● Deine Aufgabe
Setze den Text über Marie Jahoda im Anschluss an seinen letzten Satz fort.

Früh politisch interessiert, trat sie bereits als Gymnasiastin dem Verein Sozialistischer Mittelschüler bei und wurde Mitglied der Sozialdemokratischen Arbeiterpartei (SDAP). Während des Dollfuß-Schuschnigg-Regimes war sie im Untergrund für die verbotenen Revolutionären Sozialisten tätig und arbeitete unter anderem mit Joseph Buttinger zusammen. Im November 1936 wurde sie verhaftet und im Juli 1937 zu drei Monaten Kerker verurteilt. Bereits während ihrer Untersuchungshaft kam es zu Interventionen aus dem In- und Ausland. Marie Jahoda wurde wenige Tage nach der Urteilsverkündung unter der Auflage entlassen, aus Österreich auszureisen. Die österreichische Staatsbürgerschaft wurde ihr aberkannt. Sie ging nach London, wo ihr eine Stelle angeboten worden war. Tochter Lotte sollte vorübergehend bei ihrem Vater in New York leben, bis sich Jahoda eine Existenz in Großbritannien aufgebaut hatte. Der Ausbruch des Zweiten Weltkriegs machte ein Wiedersehen zwischen Mutter und Tochter für Jahre unmöglich.

● Extrahierte Daten
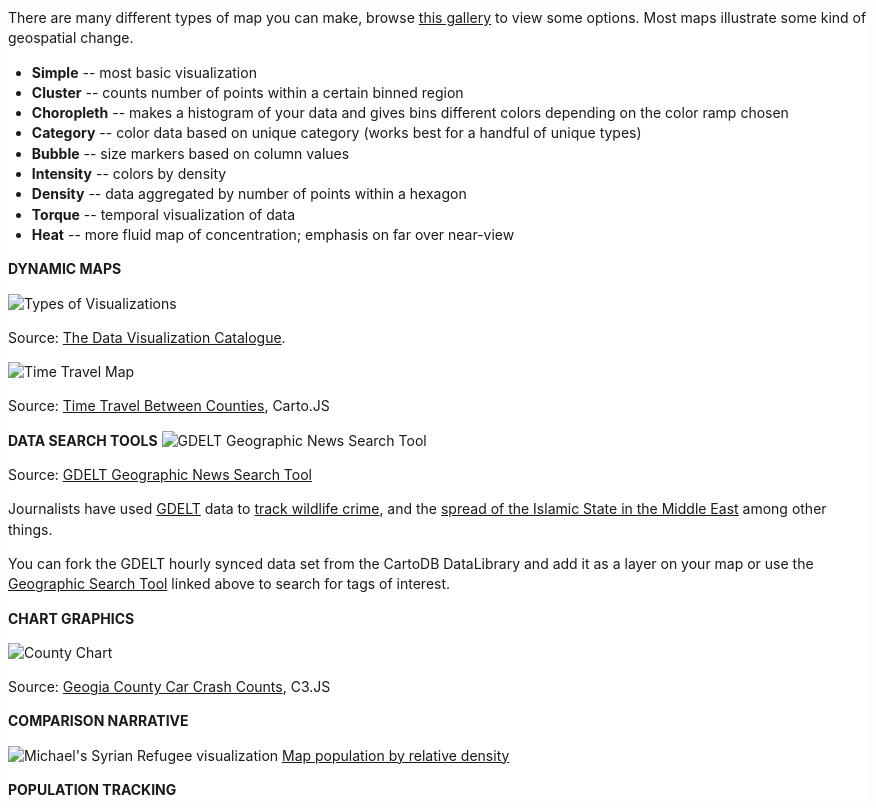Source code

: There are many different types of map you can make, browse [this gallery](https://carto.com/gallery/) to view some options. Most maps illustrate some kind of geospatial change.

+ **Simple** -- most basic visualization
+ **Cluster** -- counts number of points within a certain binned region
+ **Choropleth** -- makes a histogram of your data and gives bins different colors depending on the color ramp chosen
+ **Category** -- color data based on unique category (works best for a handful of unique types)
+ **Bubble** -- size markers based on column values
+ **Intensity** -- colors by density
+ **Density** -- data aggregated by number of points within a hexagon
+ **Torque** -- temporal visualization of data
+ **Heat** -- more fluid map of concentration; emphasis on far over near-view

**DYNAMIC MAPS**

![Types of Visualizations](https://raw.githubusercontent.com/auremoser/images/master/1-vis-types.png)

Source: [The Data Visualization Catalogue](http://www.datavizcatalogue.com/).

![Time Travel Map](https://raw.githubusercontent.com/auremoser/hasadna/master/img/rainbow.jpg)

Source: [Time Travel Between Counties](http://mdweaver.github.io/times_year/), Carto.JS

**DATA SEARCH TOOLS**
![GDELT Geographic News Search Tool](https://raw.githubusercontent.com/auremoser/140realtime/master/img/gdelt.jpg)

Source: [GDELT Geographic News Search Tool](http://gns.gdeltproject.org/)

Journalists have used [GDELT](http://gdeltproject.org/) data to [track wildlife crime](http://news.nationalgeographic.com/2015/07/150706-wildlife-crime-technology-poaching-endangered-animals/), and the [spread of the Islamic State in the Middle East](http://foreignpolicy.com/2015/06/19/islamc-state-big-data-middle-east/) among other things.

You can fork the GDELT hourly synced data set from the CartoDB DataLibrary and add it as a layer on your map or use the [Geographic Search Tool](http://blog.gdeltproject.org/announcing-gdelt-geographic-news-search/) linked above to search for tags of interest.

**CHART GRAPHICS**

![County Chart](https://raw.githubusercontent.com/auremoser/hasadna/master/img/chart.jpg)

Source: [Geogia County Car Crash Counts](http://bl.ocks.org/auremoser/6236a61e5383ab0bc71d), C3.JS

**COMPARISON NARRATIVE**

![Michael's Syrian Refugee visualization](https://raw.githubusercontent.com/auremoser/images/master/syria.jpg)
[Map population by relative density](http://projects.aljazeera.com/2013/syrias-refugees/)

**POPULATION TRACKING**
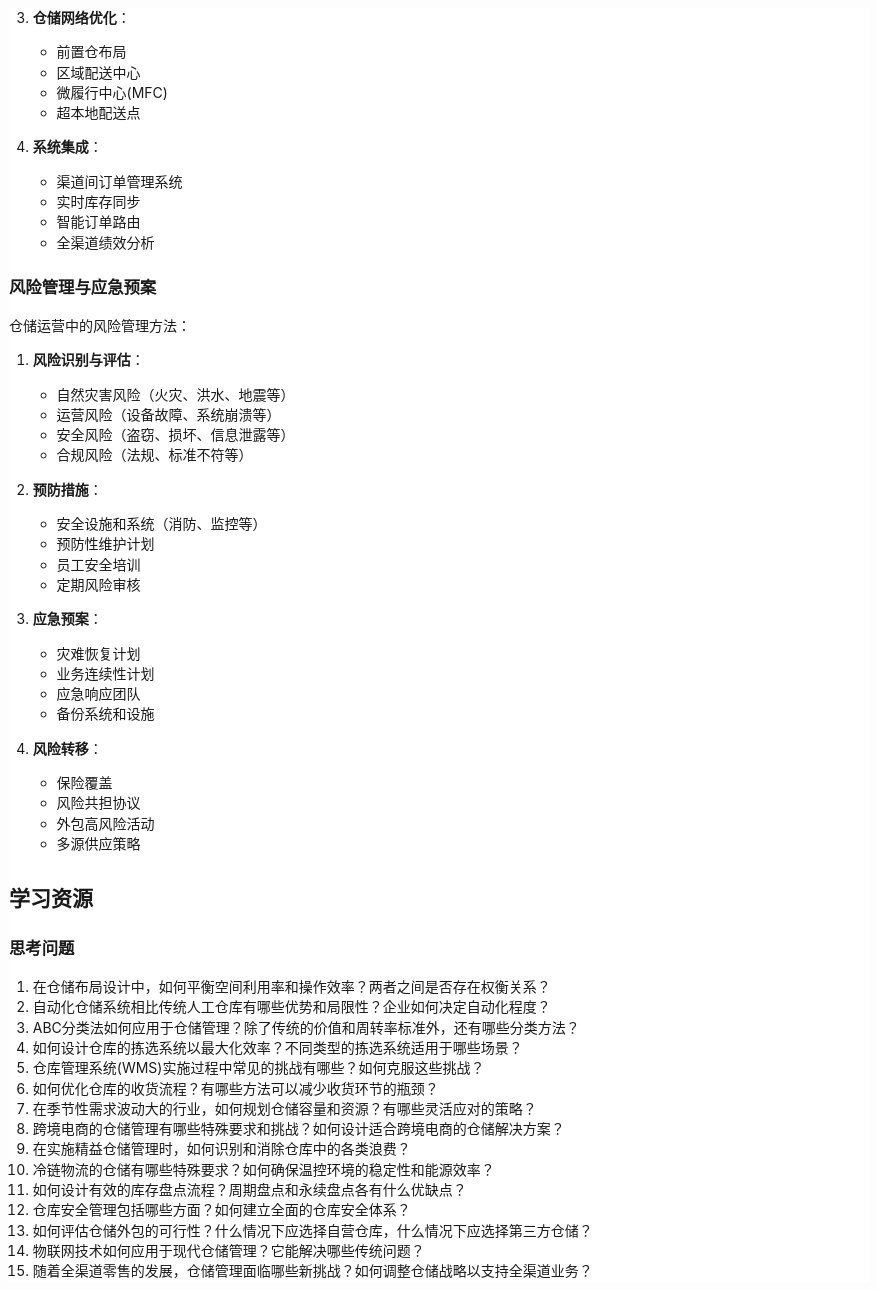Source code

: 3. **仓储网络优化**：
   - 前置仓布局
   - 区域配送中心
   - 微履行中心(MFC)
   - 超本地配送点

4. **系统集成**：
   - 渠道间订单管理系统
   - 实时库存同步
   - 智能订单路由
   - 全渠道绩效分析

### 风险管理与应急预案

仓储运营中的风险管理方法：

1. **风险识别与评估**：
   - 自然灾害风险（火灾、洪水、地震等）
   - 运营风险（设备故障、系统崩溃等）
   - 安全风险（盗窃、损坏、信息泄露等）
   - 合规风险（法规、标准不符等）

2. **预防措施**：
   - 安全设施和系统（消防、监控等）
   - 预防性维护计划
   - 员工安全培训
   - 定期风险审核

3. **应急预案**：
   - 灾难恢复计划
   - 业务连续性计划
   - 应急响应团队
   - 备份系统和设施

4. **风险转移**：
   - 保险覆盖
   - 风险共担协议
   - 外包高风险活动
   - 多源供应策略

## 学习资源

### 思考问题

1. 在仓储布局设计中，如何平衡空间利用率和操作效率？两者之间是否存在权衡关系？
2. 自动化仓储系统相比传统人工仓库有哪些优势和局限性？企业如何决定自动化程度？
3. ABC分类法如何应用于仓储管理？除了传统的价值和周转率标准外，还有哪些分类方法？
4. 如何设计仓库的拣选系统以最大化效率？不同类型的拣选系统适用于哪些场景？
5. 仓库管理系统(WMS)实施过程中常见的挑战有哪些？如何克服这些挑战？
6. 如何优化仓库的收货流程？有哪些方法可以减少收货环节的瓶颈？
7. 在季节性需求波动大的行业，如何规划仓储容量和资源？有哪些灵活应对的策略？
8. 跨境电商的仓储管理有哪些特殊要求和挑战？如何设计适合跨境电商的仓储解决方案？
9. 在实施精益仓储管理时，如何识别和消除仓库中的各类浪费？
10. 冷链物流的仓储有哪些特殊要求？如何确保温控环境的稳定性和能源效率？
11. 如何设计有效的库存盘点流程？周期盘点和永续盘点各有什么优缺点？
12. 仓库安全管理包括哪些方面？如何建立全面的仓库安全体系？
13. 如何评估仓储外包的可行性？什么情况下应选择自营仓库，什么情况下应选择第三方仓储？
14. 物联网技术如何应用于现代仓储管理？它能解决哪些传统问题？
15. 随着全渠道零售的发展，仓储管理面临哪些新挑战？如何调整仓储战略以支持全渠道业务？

...

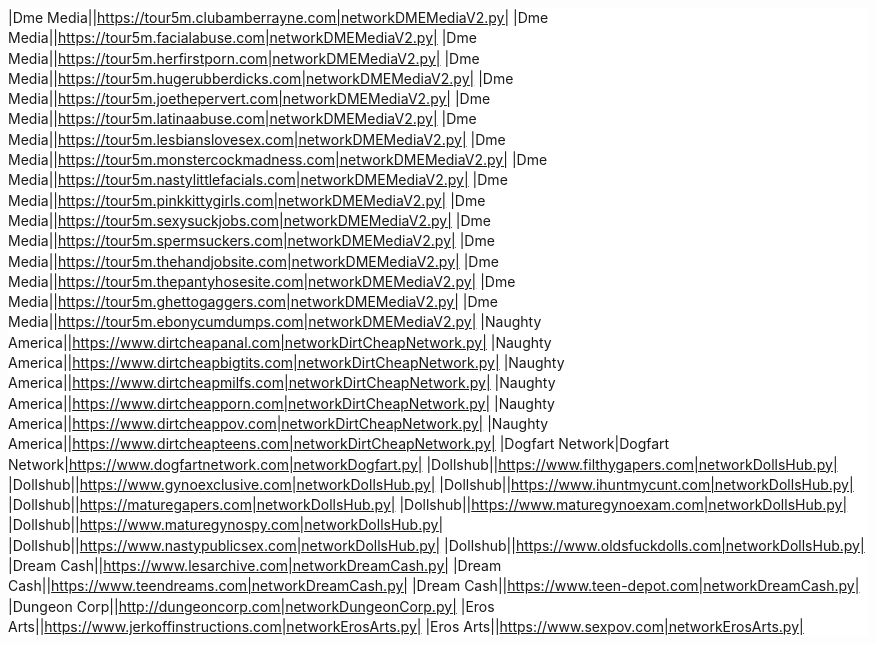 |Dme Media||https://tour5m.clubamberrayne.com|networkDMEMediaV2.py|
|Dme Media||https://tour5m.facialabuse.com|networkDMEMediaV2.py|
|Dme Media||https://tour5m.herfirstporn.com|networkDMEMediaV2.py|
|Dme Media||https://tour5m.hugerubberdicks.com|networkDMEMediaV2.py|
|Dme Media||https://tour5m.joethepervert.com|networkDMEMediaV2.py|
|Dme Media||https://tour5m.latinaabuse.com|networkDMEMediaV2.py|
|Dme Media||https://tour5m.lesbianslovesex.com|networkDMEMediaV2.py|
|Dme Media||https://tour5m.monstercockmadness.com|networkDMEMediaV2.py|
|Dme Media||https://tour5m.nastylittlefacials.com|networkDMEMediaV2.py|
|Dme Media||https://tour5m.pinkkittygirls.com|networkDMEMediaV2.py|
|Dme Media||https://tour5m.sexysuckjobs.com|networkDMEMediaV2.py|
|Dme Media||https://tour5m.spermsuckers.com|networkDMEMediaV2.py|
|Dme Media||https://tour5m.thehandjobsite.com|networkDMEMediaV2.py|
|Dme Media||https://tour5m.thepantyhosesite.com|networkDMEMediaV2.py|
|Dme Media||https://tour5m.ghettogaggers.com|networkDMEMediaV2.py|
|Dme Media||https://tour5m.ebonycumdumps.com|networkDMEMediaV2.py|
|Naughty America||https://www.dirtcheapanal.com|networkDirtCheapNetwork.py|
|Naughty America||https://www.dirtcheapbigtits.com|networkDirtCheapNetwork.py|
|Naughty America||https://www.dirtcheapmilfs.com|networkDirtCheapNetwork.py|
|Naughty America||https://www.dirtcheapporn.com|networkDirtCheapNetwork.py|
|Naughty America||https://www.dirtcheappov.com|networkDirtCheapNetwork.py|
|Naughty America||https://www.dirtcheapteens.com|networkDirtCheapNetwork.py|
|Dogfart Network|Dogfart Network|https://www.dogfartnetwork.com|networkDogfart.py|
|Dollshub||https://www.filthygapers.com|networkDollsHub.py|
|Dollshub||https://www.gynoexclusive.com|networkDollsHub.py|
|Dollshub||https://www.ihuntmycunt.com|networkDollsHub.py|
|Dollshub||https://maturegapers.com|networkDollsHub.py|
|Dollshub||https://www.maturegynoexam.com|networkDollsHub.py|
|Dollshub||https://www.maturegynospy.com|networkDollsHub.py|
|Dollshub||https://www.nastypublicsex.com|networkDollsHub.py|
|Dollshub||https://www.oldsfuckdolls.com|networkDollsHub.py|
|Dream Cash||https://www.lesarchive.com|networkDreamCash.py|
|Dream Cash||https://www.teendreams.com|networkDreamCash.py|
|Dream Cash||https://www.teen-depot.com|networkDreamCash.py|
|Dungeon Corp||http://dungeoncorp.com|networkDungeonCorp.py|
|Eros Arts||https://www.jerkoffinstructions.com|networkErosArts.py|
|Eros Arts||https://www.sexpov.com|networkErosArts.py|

* * *

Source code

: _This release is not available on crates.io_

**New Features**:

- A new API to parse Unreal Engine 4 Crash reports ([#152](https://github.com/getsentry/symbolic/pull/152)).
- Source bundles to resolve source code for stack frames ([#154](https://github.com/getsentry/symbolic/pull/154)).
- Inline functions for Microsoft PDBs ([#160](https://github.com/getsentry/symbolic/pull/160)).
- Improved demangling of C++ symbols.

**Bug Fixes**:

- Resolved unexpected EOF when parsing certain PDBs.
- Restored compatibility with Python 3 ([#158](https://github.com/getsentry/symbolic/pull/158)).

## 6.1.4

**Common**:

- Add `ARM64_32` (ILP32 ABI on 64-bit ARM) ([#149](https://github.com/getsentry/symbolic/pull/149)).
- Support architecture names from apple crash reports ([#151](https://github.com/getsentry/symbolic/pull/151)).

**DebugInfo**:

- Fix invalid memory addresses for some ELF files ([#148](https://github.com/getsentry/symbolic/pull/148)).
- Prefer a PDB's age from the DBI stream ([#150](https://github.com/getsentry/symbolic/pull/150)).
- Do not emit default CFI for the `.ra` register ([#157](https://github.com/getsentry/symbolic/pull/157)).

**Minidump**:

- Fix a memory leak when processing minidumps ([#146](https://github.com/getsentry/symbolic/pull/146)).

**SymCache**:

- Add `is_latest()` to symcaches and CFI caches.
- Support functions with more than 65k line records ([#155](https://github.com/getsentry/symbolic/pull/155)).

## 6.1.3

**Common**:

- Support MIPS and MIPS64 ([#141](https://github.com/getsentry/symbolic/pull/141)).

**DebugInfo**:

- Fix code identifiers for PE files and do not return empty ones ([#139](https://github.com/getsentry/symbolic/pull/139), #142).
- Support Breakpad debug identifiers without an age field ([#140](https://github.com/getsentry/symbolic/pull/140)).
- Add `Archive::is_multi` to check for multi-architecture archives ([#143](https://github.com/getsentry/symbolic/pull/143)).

● Antwort zur Übung
Im Exil führte Marie Jahoda zunächst als freischaffende Wissenschaftlerin sozialpsychologische Untersuchungen durch. 1938/1939 erhielt sie das Pinsent-Darwin-Studentship der University of Cambridge. Ab 1940 war sie als Soziologin im Wartime Social Survey Team im Informationsministerium der britischen Regierung beschäftigt. Zudem gehörte sie von 1941 bis 1944 dem Londoner Büro der österreichischen Sozialisten in Großbritannien an. Als Redakteurin und Sprecherin arbeitete sie beim Propagandasender "Radio Rotes Wien" mit. Nach Kriegsende reiste sie nach New York zu ihrer Tochter, die sie seit 1937 nicht mehr gesehen hatte. Wieder musste sie sich eine berufliche Existenz aufbauen. Von 1945 bis 1948 war sie Forschungsassistentin von Max Horkheimer am von ihm geleiteten Research Department des "American Jewish Comitee". Danach arbeitete sie ein Jahr lang im "Bureau of Applied Social Research", das an der Columbia University angesiedelt war und von Robert Merton und Paul Felix Lazarsfeld geleitet wurde. Ab 1949 war sie als Associate Professor und ab 1953 als Full Professor für Sozialpsychologie an der New York University tätig. 1950 erhielt sie die US-amerikanische Staatsbürgerschaft.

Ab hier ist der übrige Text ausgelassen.